Retype each entry exactly as written, and keep the pictures out of the copy.

─── Data for review ───

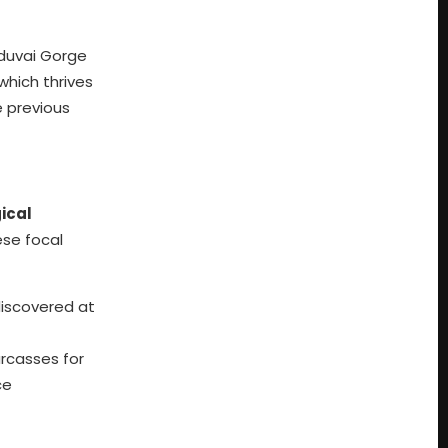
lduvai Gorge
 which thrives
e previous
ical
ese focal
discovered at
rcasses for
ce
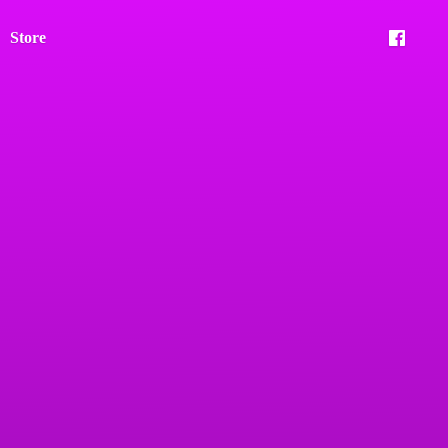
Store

───

● **Your response**
lduvai Gorge
 which thrives
e previous
ical
ese focal
discovered at
rcasses for
ce
Store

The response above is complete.